Work required:
Below, locate the line that contains "pinky mcp: (191, 198)". Repeat exactly from that line to the line that contains "thumb cmc: (29, 209)", inclusive, leaving out the pictures.

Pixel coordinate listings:
--- START ---
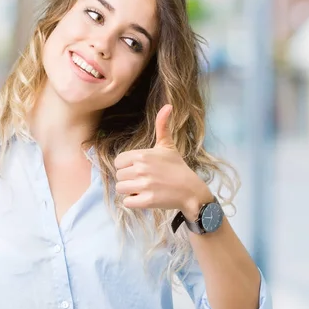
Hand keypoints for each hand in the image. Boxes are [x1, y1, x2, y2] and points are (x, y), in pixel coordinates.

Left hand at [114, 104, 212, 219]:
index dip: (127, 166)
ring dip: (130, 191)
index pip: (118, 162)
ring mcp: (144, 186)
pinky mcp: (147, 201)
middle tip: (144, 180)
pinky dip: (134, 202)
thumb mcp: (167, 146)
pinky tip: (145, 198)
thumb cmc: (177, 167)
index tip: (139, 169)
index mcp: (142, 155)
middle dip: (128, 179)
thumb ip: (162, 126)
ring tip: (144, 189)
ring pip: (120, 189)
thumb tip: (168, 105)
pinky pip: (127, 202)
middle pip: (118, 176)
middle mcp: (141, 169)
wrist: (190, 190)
--- END ---
--- START ---
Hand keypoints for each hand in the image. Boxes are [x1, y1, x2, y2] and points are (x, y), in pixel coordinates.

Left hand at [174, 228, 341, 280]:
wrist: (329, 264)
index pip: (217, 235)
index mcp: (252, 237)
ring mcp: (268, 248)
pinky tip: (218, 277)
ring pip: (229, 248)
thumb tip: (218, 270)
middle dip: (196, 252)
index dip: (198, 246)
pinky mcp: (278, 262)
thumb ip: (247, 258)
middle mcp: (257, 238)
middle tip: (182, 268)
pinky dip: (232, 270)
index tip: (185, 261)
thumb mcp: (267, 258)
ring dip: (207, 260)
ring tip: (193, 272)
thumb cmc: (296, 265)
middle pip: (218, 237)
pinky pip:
--- END ---
--- START ---
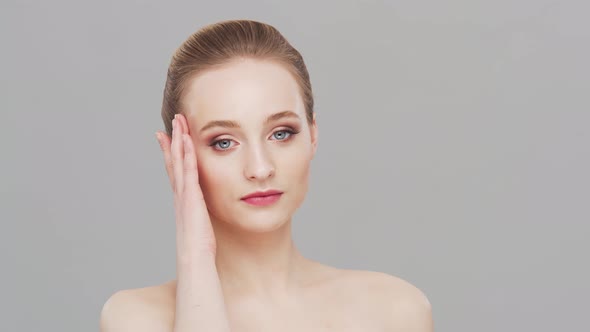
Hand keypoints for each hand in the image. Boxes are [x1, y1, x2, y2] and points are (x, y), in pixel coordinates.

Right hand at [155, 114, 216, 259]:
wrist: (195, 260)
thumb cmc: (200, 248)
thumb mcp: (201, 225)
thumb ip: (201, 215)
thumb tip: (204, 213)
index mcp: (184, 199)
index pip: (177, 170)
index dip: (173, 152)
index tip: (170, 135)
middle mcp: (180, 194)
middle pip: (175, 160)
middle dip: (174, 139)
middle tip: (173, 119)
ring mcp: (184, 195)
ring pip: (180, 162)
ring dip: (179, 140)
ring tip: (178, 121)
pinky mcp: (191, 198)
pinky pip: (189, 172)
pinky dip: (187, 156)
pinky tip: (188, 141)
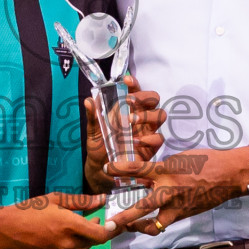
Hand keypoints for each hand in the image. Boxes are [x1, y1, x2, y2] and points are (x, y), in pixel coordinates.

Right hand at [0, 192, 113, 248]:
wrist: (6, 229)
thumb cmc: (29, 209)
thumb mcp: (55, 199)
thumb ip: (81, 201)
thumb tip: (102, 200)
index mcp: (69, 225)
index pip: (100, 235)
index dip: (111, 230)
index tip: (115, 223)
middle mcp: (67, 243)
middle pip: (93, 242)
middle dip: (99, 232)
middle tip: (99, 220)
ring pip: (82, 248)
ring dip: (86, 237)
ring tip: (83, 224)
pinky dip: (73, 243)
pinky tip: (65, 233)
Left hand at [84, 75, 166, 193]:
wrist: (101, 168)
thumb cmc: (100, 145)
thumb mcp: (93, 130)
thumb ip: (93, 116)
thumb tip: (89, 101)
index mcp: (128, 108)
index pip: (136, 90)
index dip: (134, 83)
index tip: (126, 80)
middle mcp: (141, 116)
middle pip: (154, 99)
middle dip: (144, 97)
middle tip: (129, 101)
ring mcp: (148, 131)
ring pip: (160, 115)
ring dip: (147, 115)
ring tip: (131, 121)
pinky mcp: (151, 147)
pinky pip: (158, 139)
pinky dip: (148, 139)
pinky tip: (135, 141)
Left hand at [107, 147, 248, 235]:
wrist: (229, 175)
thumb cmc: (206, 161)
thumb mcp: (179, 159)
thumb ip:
--- END ---
Answer space:
pinky mcp: (191, 198)
pinky pip: (189, 172)
pinky dip: (187, 156)
pinky tip: (188, 141)
Hand keypoints for each hand in the image. Boxes are [x1, y1, x2, y2] and points are (x, y), in pixel coordinates.

Right hand at [0, 192, 113, 248]:
wrist: (6, 229)
thumb cmc: (29, 209)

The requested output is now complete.